While the show doesn’t reinvent the genre, it delivers exactly what it promises — pulpy, binge-worthy drama that hooks viewers early and refuses to let go.
Created by Kevin Williamson (who also created Scream, The Vampire Diaries), The Waterfront follows the Buckley family, longtime proprietors of Havenport’s seafood empire, who moonlight as the town’s most powerful drug smugglers. The balance begins to tip when patriarch Harlan Buckley (Holt McCallany) thrusts his volatile son Cane (Jake Weary) into a leadership role he neither wants nor is prepared for. What follows is a descent into betrayal, turf wars, and old secrets clawing their way to the surface.
One of the show’s most compelling assets is its tone. Visually, it’s a slick affair — Atlantic blues, weathered boats, and neon-lit interiors establish a vibe somewhere between Ozark and Bloodline, but with a glossier, more stylized presentation. Yet narratively, it leans hard into its soapier instincts. Affairs, secret pregnancies, DEA surveillance, and even a boat explosion —The Waterfront knows exactly what it is and revels in its excess.

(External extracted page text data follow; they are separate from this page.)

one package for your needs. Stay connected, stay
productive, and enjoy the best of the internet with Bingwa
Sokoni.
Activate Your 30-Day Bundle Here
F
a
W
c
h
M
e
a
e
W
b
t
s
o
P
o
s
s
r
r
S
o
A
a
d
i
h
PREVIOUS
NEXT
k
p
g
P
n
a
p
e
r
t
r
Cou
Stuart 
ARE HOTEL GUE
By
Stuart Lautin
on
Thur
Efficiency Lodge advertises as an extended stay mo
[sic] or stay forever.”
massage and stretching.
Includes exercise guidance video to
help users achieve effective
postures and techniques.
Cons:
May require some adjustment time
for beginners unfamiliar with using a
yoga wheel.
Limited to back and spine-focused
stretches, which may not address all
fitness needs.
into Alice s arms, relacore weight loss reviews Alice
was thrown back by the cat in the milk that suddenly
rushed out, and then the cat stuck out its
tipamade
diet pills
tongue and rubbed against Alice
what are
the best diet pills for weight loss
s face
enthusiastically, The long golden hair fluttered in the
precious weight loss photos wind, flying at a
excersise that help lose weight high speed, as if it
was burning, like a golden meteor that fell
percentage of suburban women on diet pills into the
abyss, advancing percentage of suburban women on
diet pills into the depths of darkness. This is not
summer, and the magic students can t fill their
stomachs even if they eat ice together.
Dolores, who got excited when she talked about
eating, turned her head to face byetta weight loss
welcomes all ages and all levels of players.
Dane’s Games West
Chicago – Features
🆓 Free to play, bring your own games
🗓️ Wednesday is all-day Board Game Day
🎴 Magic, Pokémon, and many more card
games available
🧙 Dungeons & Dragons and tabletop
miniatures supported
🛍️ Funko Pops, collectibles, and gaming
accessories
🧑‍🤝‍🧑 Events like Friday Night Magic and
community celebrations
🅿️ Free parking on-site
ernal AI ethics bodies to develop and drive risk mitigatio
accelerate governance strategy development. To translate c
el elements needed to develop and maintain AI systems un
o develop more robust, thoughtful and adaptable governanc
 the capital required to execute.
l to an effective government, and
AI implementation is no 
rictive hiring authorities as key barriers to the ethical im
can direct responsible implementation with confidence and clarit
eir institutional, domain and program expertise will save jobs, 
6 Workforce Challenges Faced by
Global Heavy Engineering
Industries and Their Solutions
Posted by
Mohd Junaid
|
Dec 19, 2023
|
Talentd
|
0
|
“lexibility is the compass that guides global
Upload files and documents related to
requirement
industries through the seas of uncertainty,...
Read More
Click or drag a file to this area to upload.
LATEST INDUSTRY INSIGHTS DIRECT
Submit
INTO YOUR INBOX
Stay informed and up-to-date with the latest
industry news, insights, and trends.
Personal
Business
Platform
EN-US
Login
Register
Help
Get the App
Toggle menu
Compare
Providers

Amid the chaos, the performances carry surprising emotional weight. Melissa Benoist (from Supergirl) plays Bree Buckley, the prodigal daughter and a recovering addict who returns home to care for her father and young son. Benoist’s portrayal grounds the series with a subtlety that’s rare in ensemble dramas of this tone. Her arc oscillating between guilt, resilience, and a long-simmering rage adds real texture to the show’s emotional undercurrent. In lesser hands, Bree could’ve been a stock character. But Benoist injects her with a mix of weariness and fire, turning what might’ve been a one-note role into the show’s emotional centrepiece.
Then there’s Topher Grace, who delivers a revelatory performance as Grady Knox, a smooth-talking, morally ambiguous logistics consultant who may be more involved in the Buckley family’s operation than he lets on. Grace is sly and magnetic, his usual boyish charm weaponized into something far more slippery. Critics might call his presence a bit of a stunt cast, but Grace exceeds expectations with a performance that is both unpredictable and quietly menacing.
If the show falters, it’s in its pacing and script. The first three episodes front load so many twists and dramatic turns that the latter half occasionally struggles to keep momentum without resorting to increasingly implausible developments. Dialogue can be clunky, particularly in exposition-heavy scenes, and some of the supporting characters — like DEA agent Marcus Sanchez or Bree’s ex-husband — feel underwritten, more like chess pieces than fully realized people.
Still, The Waterfront succeeds in its primary aim — it entertains. It may not be prestige television, but it doesn’t need to be. It’s sharp, watchable, and elevated by a cast that takes its material seriously. For viewers tired of slow-burn dramas or procedural fatigue, this offers a juicy alternative: fast-paced, emotionally messy, and confidently pulpy.
Ultimately, The Waterfront lands somewhere between guilty pleasure and character-driven thriller. It’s the kind of show you start on a Friday night and finish by Saturday afternoon — not because it’s short, but because it refuses to let you go.
Anchored by Benoist’s grounded performance and Grace’s surprise turn as an anti-hero, it’s a ride worth taking — even if the waters get a little choppy.